The findings also indicate IT practitioners and users agree that the compromise of employee accounts that can lead to external data breaches are most likely to be caused by insiders with too much access who are frequently unaware of the risks that they present.
"One of the most difficult challenges organizations face is achieving a balance between productivity and security. The rise of cloud-based file sync and share services like Dropbox helped productivity but made the security part of the equation even more difficult," David Gibson, vice president of marketing at Varonis, told eWEEK. "The risks associated with having sensitive files living in places the company doesn’t track or regulate, essentially leaving data protection to employees whose main goals are productivity and flexibility, is inherently dangerous."
Half of users and 74 percent of IT practitioners believe that insider mistakes, negligence or malice are frequently or very frequently the cause of leakage of company data.
Only 47 percent of IT professionals say users in their organizations are taking appropriate steps to protect company data accessed by them, and 76 percent of users believe there are times when it is acceptable to transfer work documents to their personal devices, while only 13 percent of IT practitioners agree.
In addition, 49 percent of IT practitioners say it is not likely or there is no chance that when documents, files or emails are lost or change unexpectedly, the organization will be able to assess what happened to them.

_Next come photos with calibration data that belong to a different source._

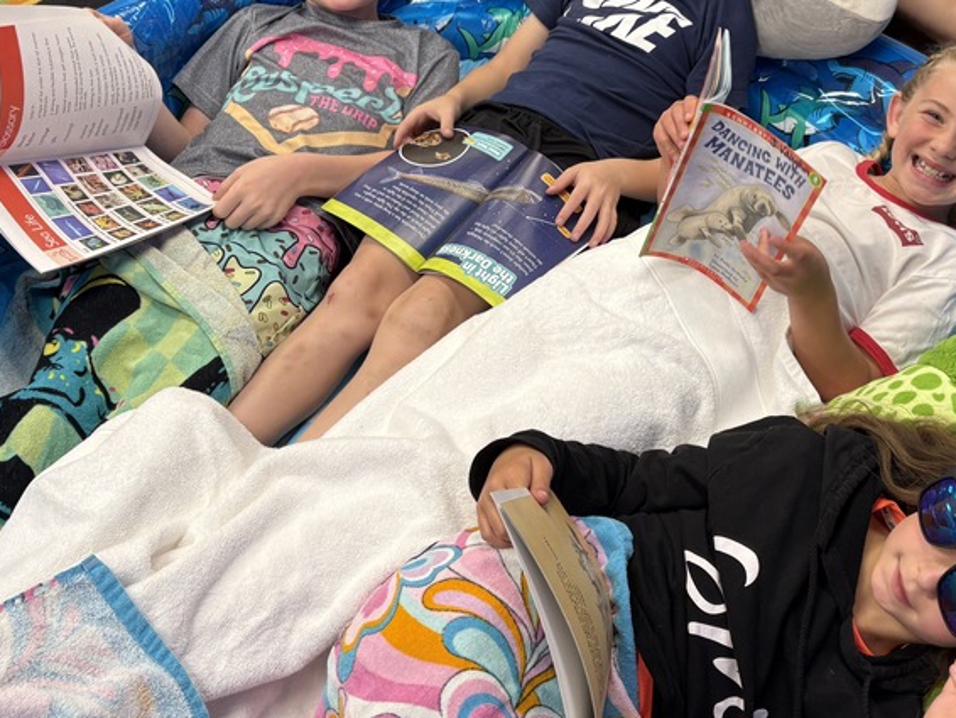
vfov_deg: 30.6
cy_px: 233
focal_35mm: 47
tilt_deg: -43.8
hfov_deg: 40.0
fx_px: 1299
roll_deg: -0.1
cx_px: 623
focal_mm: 5.96
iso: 80
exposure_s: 1/60
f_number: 1.6
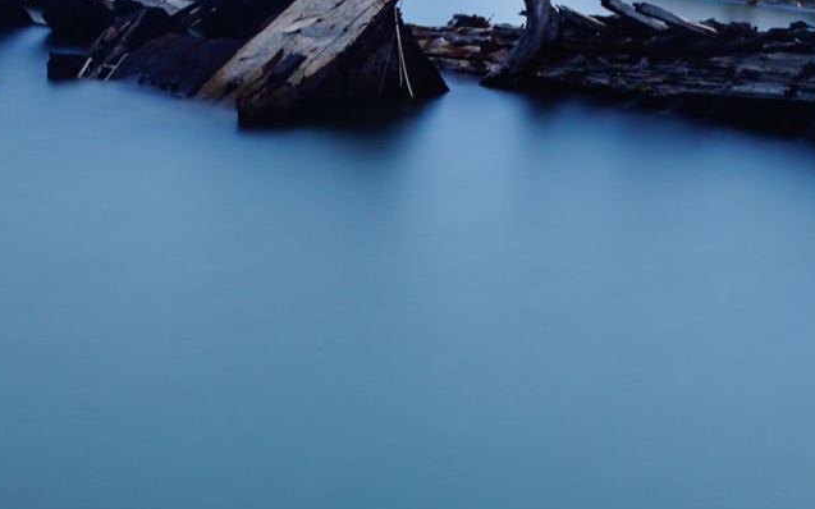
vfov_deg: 9.6
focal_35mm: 134
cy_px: -100
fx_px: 2982
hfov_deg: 15.5
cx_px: 642
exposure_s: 48
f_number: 7.1
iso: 100
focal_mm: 35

Companies also need to be more open about their vulnerability.
"Our study shows 67 percent of IT people say their organization had a data breach in the last two years, but only 44 percent of end users are aware of that," Gibson noted. "Employees need to learn the rules of the road in order to conduct business safely in the digital age."
The survey also found 43 percent of users say it takes weeks, months or longer to be granted access to data they request access to in order to do their jobs, and only 22 percent report that access is typically granted within minutes or hours.
Meanwhile, 73 percent of users believe the growth of emails, presentations, multimedia files and other types of company data has very significantly or significantly affected their ability to find and access data.
"Manual methods for protecting data are already insufficient, and this will only become more apparent as the data grows," Gibson said. "Automating manual data management and protection tasks, on the other hand, will not only reduce risk very quickly, but can also reduce costs and improve employee productivity at the same time."